EXTRACT TO READ:
───

Senior Marine Corps leaders hope the entry of the F-35B Joint Strike Fighter into the fleet will change not just the way Marines fly, but the way the force fights as a whole.

And they're planning to test out ways the fifth-generation jet can transform the force by pairing it with an unlikely partner: ground-pounders from the Corps' experimental infantry battalion.

The unit, 3rd Battalion, 5th Marines, out of Camp Pendleton, California, will team up with Yuma-based Marine Fighter Attack Squadron 121 for a variety of training evolutions before the units deploy together to the Pacific with the 31st Marine Expeditionary Unit next year.

These smaller-scale training efforts will give Marines insight into how the aircraft can improve ground combat operations, Lt. Gen. Robert Walsh, head of Marine Corps Combat Development Command, told Military.com in a recent interview.

"We'll get them together now and start operating together, and start to wring out ideas about how you can use the F-35 differently," he said. "Because when you finally get aboard the [amphibious assault ship] USS Wasp together, you already have started to figure, they can do some groundbreaking stuff with the capabilities we're going to bring into 3/5, technology-wise."

Commandant Gen. Robert Neller designated 3/5 as the Corps' experimental unit at the beginning of this year, an unconventional move that highlights the service's heightened interest in rapid prototyping and acquisition and its evolving perspective on force employment for future conflicts.

The unit has been instrumental in testing new gear and different unit sizes and structure, efforts that will continue in the coming year and beyond. But the fact that the battalion is set to accompany the Corps' F-35s on their first deployment owes something to serendipity.

"We stumbled upon it," Walsh said. "But we're going to use and leverage that."

One effort will focus on Link 16, the sophisticated military tactical exchange network used by the F-35 and a number of other U.S. air platforms. Walsh wants to try giving ground troops hand-held smart devices connected to the Link 16 network that could potentially deliver real-time data and situational information from airborne Joint Strike Fighters.

───

Saved entries
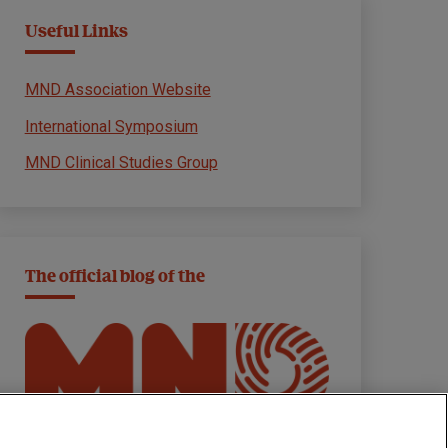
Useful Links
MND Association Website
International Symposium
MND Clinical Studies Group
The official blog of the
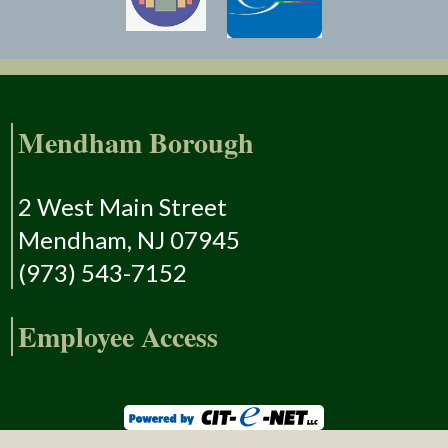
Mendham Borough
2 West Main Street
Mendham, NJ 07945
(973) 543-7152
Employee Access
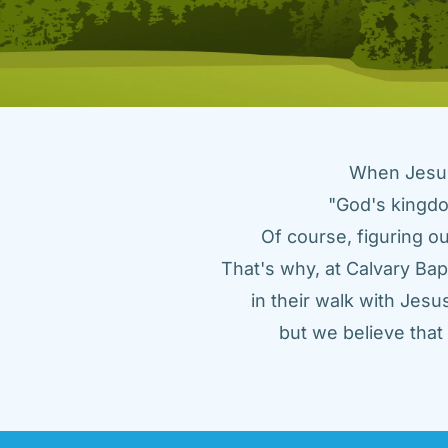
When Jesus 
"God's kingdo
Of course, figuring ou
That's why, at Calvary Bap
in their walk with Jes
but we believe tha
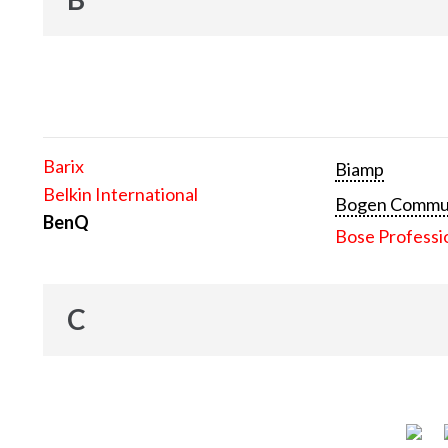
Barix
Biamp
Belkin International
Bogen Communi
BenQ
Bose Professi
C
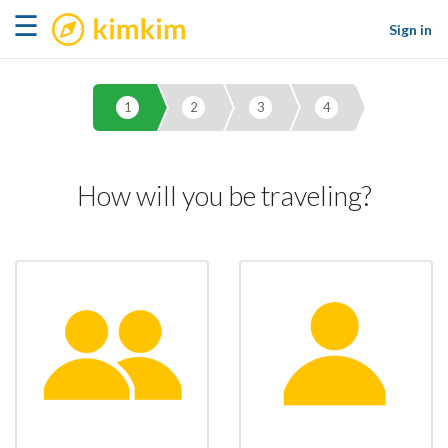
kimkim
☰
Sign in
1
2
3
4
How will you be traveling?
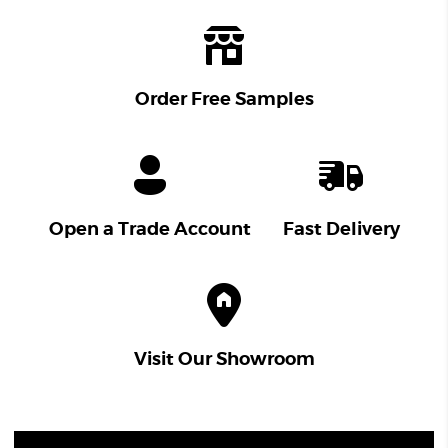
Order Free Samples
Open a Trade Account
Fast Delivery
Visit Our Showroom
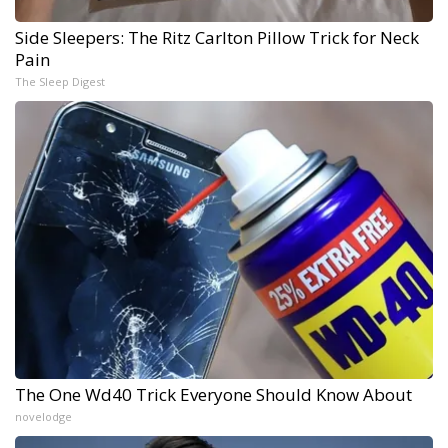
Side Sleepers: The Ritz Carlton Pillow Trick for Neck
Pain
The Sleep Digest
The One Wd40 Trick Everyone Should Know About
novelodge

───

ABOUT THIS TASK:
Continue the article on the F-35B and 3rd Battalion, 5th Marines from its last sentence.

TASK ANSWER:
It's a capability that the Air Force might not be interested in for its aircraft, Walsh said, but it has potential for the ground-heavy Marine Corps force.

"Because we're on the front edge of this, linking together 3/5, that you're going to have this great sensing capability that's going to be out there flying," he said. "We want to start getting real-time capability off that airplane … so LINK 16 is a way we know we can get it off."

Walsh also hopes to send battalion forward air controllers, joint terminal attack controllers, and others who coordinate with aircraft in their roles to spend time with VMFA-121 and Marine Operational Test and Evaluation Squadron 1 in Yuma to participate in aircraft exercises and pre-deployment activities.

With both the battalion and the squadron currently stateside, he said, these smaller detachments can engage in conversations between air and ground counterparts about the F-35's capabilities.

"Get them into those units, get them smart on what the F-35 can do, and start pulling together," Walsh said. "It doesn't have to be the whole battalion; it can be bits and pieces starting to work together more."

VMFA-121 is set to depart for Okinawa, Japan, in January, the first Marine F-35 squadron to be forward based. The squadron is expected to deploy aboard the 31st MEU sometime in the fall.

And within the same year, the Marine Corps plans to deploy another F-35 squadron aboard the Essex Amphibious Ready Group, an outing that will likely represent the aircraft's first opportunity to support counter-Islamic State operations in the Middle East.